The findings on federal college-aid programs hardly inspire a vote of public confidence in such loan programs. For example, some physicians and other well-paid health professionals are reported to be earning large salaries and driving expensive cars, yet failing to pay back student loans. Or, take the student at Morris Brown College in Atlanta who collected almost $16,000 in federal aid over five years, but earned only 65 credits and had a grade point average of 1.65. Or the student at an Idaho college who snapped up more than $4, 200 in federal assistance and wangled a degree (despite four Fs, 11 Ds, and withdrawals from eight courses) when the college waived its usual graduation standards.
One unfortunate thing about all this is that public cynicism may threaten legitimate support for education. Federal student aid programs, now under severe attack from Reagan administration budget cutters because of the abuses just cited, were originally enacted to help aspiring young people from modest backgrounds attend college. Yet, as new studies by the General Accounting Office and the Department of Health and Human Services (HHS) indicate, the financial aid programs are beset by a number of problems, including delinquency in payments and inadequate standards pertaining to loan allocations.

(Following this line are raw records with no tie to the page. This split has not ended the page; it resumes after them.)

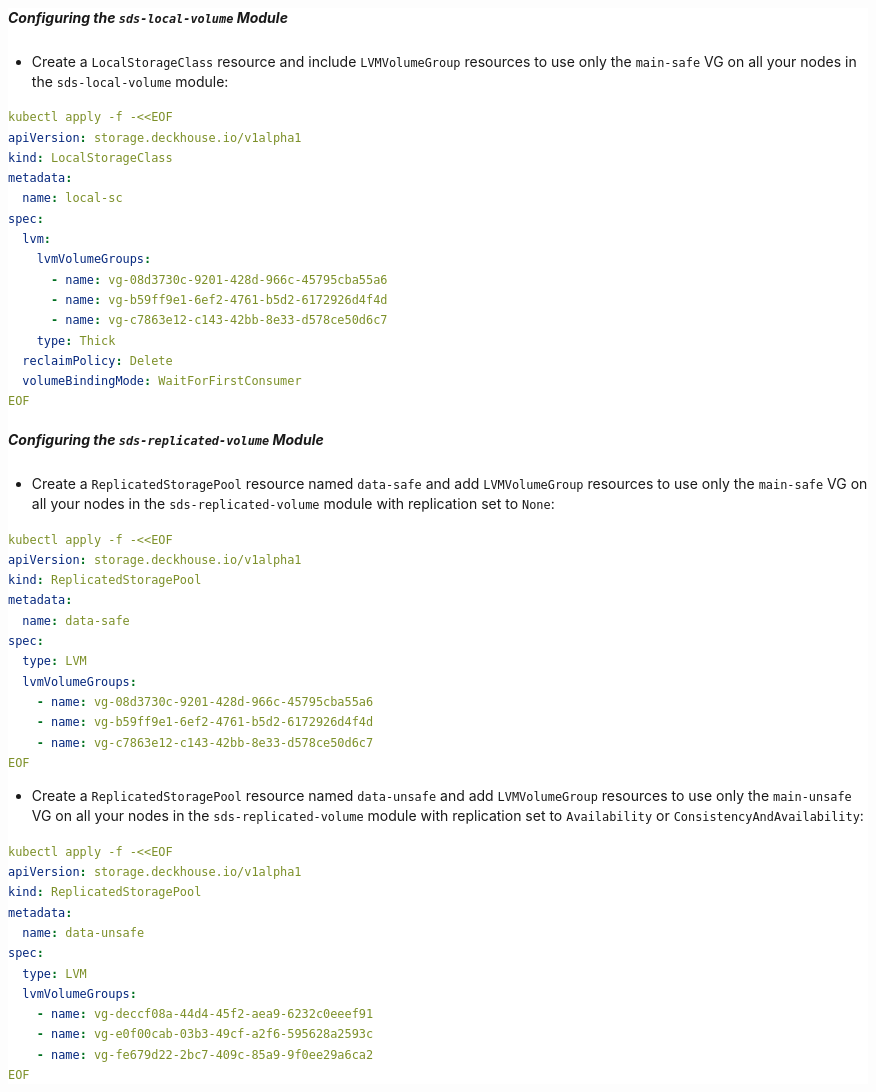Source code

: ##### Configuring the `sds-local-volume` Module

* Create a `LocalStorageClass` resource and include `LVMVolumeGroup` resources to use only the `main-safe` VG on all your nodes in the `sds-local-volume` module:

```yaml
kubectl apply -f -<<EOF
apiVersion: storage.deckhouse.io/v1alpha1
kind: LocalStorageClass
metadata:
  name: local-sc
spec:
  lvm:
    lvmVolumeGroups:
      - name: vg-08d3730c-9201-428d-966c-45795cba55a6
      - name: vg-b59ff9e1-6ef2-4761-b5d2-6172926d4f4d
      - name: vg-c7863e12-c143-42bb-8e33-d578ce50d6c7
    type: Thick
  reclaimPolicy: Delete
  volumeBindingMode: WaitForFirstConsumer
EOF
```

##### Configuring the `sds-replicated-volume` Module

* Create a `ReplicatedStoragePool` resource named `data-safe` and add `LVMVolumeGroup` resources to use only the `main-safe` VG on all your nodes in the `sds-replicated-volume` module with replication set to `None`:

```yaml
kubectl apply -f -<<EOF
apiVersion: storage.deckhouse.io/v1alpha1
kind: ReplicatedStoragePool
metadata:
  name: data-safe
spec:
  type: LVM
  lvmVolumeGroups:
    - name: vg-08d3730c-9201-428d-966c-45795cba55a6
    - name: vg-b59ff9e1-6ef2-4761-b5d2-6172926d4f4d
    - name: vg-c7863e12-c143-42bb-8e33-d578ce50d6c7
EOF
```

* Create a `ReplicatedStoragePool` resource named `data-unsafe` and add `LVMVolumeGroup` resources to use only the `main-unsafe` VG on all your nodes in the `sds-replicated-volume` module with replication set to `Availability` or `ConsistencyAndAvailability`:

```yaml
kubectl apply -f -<<EOF
apiVersion: storage.deckhouse.io/v1alpha1
kind: ReplicatedStoragePool
metadata:
  name: data-unsafe
spec:
  type: LVM
  lvmVolumeGroups:
    - name: vg-deccf08a-44d4-45f2-aea9-6232c0eeef91
    - name: vg-e0f00cab-03b3-49cf-a2f6-595628a2593c
    - name: vg-fe679d22-2bc7-409c-85a9-9f0ee29a6ca2
EOF
```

Richard Schweiker, HHS secretary, deserves plaudits for ordering his department to take action against health professionals who have defaulted on their loans. According to HHS figures, which are similar to data put together by aides to Sen. Charles Percy, as many as 50,000 health profession-als, including more than 5,700 doctors, are delinquent in their payments. That must not be taken lightly, since the $70 million federal medical loan fund is a closed fund. In other words, every borrowed dollar not repaid is a dollar that cannot be loaned to another professional who needs the help to attend school.
Congress and all appropriate federal agencies (such as the Department of Education, Social Security Administration, and Veterans Administration), must tighten up management of federal college-loan programs. The answer is not to dismantle them, as sought by the Office of Management and Budget, but rather to impose such stringent standards that abuses will not occur. Student aid can fulfill a worthy objective. It is incumbent on persons who administer federal loan programs to do so with the greatest care.